Paul-André Proulx

Littérature Québecoises

Beaulieu, Alain

L'Interrogatoire de Salim Belfakir.

Éd. Druide, 2016, 296 p.
Famille, je vous aime

Contrairement à André Gide, Alain Beaulieu crie " Famille, je vous aime. " Avec ce roman, il jette un regard attendrissant sur ce que deviennent les relations avec autrui. Les couples connaissent de vastes cassations, les géniteurs se cachent de leur progéniture derrière le mur du silence, sans compter ceux qui créent des orphelins à leur insu.


L'auteur a rassemblé ses personnages sous l'étiquette de la séparation. Curieusement, ce ne sont pas des amours mortes qui en sont nécessairement la cause.
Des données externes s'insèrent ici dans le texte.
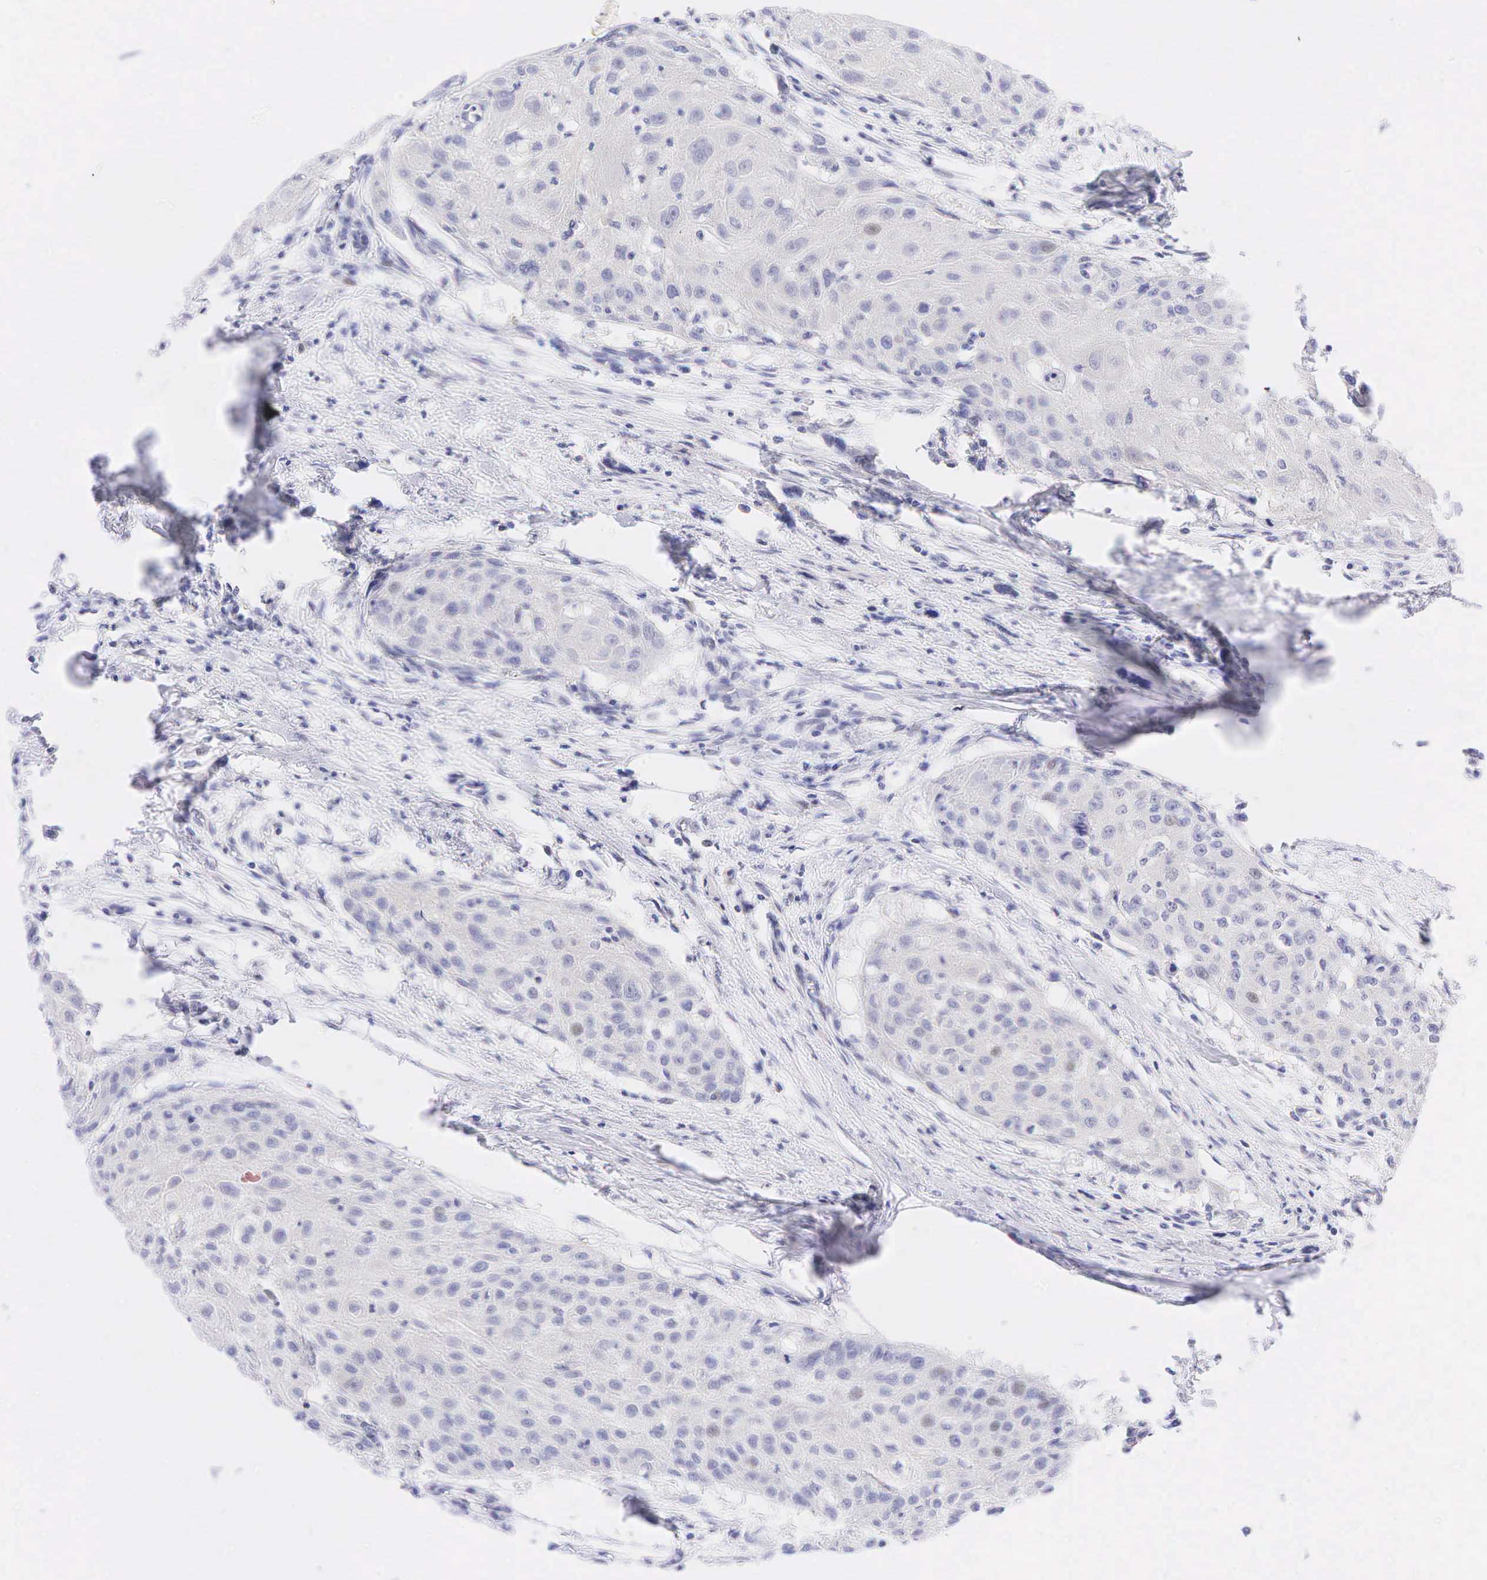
{"staining": {"intensity": "negative", "quantity": "none", "location": "none"}, "tissue": "head and neck cancer", "cell_type": "Tumor cells", "image_type": "cancer", "snomed": [{"axis": "morphology", "description": "Squamous cell carcinoma, NOS"}, {"axis": "topography", "description": "Head-Neck"}], "caption": "Immunohistochemistry (IHC) of head and neck squamous cell carcinoma demonstrates no positivity in tumor cells.", "gene": "AR", "patient": {"sex": "male", "age": 64}}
L'amour existe encore. Ce sont les circonstances de la vie qui ont démagnétisé la boussole qui servait à maintenir le cap familial. La profession du policier Julien Foch le tient à l'écart du foyer, et le marin marocain profite d'une escale à Saint-Malo pour se payer une incartade sexuelle non protégée. Les rejetons doivent gérer cette absence pour garder leur équilibre. Irène, la fille du policier, espère le conserver en rompant tout lien avec son père divorcé, et Salim Belfakir, au contraire, voudrait connaître l'auteur de ses jours.

Ce dernier est au cœur du roman. Âgé de 19 ans, il est considéré comme un beur né de mère malouine. En fait, il est boulanger dans le commerce maternel. Il mène une vie tranquille, visitant parfois sa demi-sœur à Rennes où elle étudie. D'une visite, il n'est jamais revenu. On a découvert son corps sans vie dans une chambre d'hôtel. Suicide, meurtre, toutes les hypothèses sont plausibles. Finalement, on en conclut à une mort naturelle pour insuffisance cardiaque. Mais ce n'est pas la prétention d'un avocat qui confie à sa secrétaire Éliane Cohen la vérification des allégations au dossier. Oh surprise, un policier affecté à l'enquête sur la mort de Salim se retrouve à Cap-Santé près de Québec, où il habite une maison bleue en bordure du fleuve Saint-Laurent. Éliane vient de comprendre qu'elle détient la clé de l'énigme, mais encore faut-il connaître le code de la serrure pour ouvrir la porte du mystère.

Même si l'auteur a planifié les péripéties de son roman sur une trame policière, il n'en creuse pas moins la personnalité de ses personnages en les incarnant dans un décor vivant. Qu'il transporte le lecteur de Saint-Malo à Rennes en passant par le Québec via le Maroc, il rive la réalité à une aire géographique qui ne détourne jamais l'attention de l'enjeu premier. Une mort centripète qui réfère aux milliers de petites morts que causent les distances entre autrui. En fait, Alain Beaulieu renvoie tout un chacun à son devoir de rapprochement filial pour se sentir bien dans sa peau, autant les hommes que les femmes qui se réapproprient leur corps dans cet univers romanesque.

La structure copie la distance entre chacun. Chaque chapitre est dévolu à un seul personnage qui se débat avec ses démons. Et la décision lui appartient d'emprunter la voie qui le guérira. En entendant le dénouement, on trépigne d'impatience. L'auteur est parcimonieux avec les éléments de son thriller qu'il a construit avec art. Et l'écriture n'est pas en reste. C'est un modèle pour les écrivains en herbe.